Re: ZFS deadlocks triggered by HDD timeouts

From: Warner Losh <imp_at_bsdimp.com>
Date: Wed, 01 Dec 2021 21:45:52 UTC
On Wed, Dec 1, 2021, 2:36 PM Alan Somers <asomers@freebsd.org> wrote:

> On Wed, Dec 1, 2021 at 1:56 PM Warner Losh <imp@bsdimp.com> wrote:
> >
> >
> >
> > On Wed, Dec 1, 2021 at 1:47 PM Alan Somers <asomers@freebsd.org> wrote:
> >>
> >> On Wed, Dec 1, 2021 at 1:37 PM Warner Losh <imp@bsdimp.com> wrote:
> >> >
> >> >
> >> >
> >> > On Wed, Dec 1, 2021 at 1:28 PM Alan Somers <asomers@freebsd.org>
> wrote:
> >> >>
> >> >> On Wed, Dec 1, 2021 at 11:25 AM Warner Losh <imp@bsdimp.com> wrote:
> >> >> >
> >> >> >
> >> >> >
> >> >> > On Wed, Dec 1, 2021, 11:16 AM Alan Somers <asomers@freebsd.org>
> wrote:
> >> >> >>
> >> >> >> On a stable/13 build from 16-Sep-2021 I see frequent ZFS deadlocks
> >> >> >> triggered by HDD timeouts.  The timeouts are probably caused by
> >> >> >> genuine hardware faults, but they didn't lead to deadlocks in
> >> >> >> 12.2-RELEASE or 13.0-RELEASE.  Unfortunately I don't have much
> >> >> >> additional information.  ZFS's stack traces aren't very
> informative,
> >> >> >> and dmesg doesn't show anything besides the usual information
> about
> >> >> >> the disk timeout.  I don't see anything obviously related in the
> >> >> >> commit history for that time range, either.
> >> >> >>
> >> >> >> Has anybody else observed this phenomenon?  Or does anybody have a
> >> >> >> good way to deliberately inject timeouts?  CAM makes it easy
> enough to
> >> >> >> inject an error, but not a timeout.  If it did, then I could
> bisect
> >> >> >> the problem.  As it is I can only reproduce it on production
> servers.
> >> >> >
> >> >> >
> >> >> > What SIM? Timeouts are tricky because they have many sources, some
> of which are nonlocal...
> >> >> >
> >> >> > Warner
> >> >>
> >> >> mpr(4)
> >> >
> >> >
> >> > Is this just a single drive that's acting up, or is the controller
> initialized as part of the error recovery?
> >>
> >> I'm not doing anything fancy with mprutil or sas3flash, if that's what
> >> you're asking.
> >
> >
> > No. I'm asking if you've enabled debugging on the recovery messages and
> see that we enter any kind of
> > controller reset when the timeouts occur.
>
> No.  My CAM setup is the default except that I enabled CAM_IO_STATS
> and changed the following two sysctls:
> kern.cam.da.retry_count=2
> kern.cam.da.default_timeout=10
>
>
> >
> >>
> >> > If a single drive,
> >> > are there multiple timeouts that happen at the same time such that we
> timeout a request while we're waiting for
> >> > the abort command we send to the firmware to be acknowledged?
> >>
> >> I don't know.
> >
> >
> > OK.
> >
> >>
> >> > Would you be able to run a kgdb script to see
> >> > if you're hitting a situation that I fixed in mpr that would cause
> I/O to never complete in this rather odd circumstance?

[Extracted page text data]
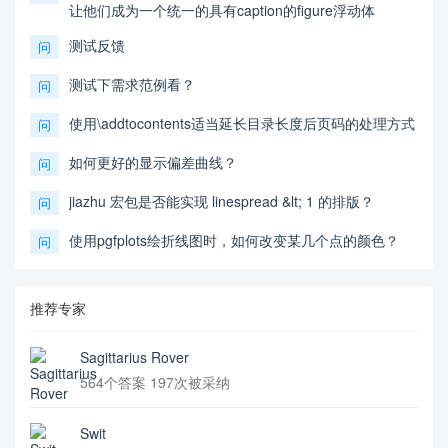
让他们成为一个统一的具有caption的figure浮动体
测试反馈
问
测试下需求范例看？
问
使用\addtocontents适当延长目录长度后页码的处理方式
问
如何更好的显示偏差曲线？
问
jiazhu 宏包是否能实现 linespread &lt; 1 的排版？
问
使用pgfplots绘折线图时，如何改变某几个点的颜色？
问
推荐专家
Sagittarius Rover
564个答案 197次被采纳
Swit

--- Task prompt ---
In the ZFS deadlock thread above, why can't Alan Somers bisect the problem?

--- Problem solution ---
CAM makes it easy to inject an error but not a timeout, so he has no way to cause the HDD timeouts on purpose. He can reproduce the deadlocks only on production servers.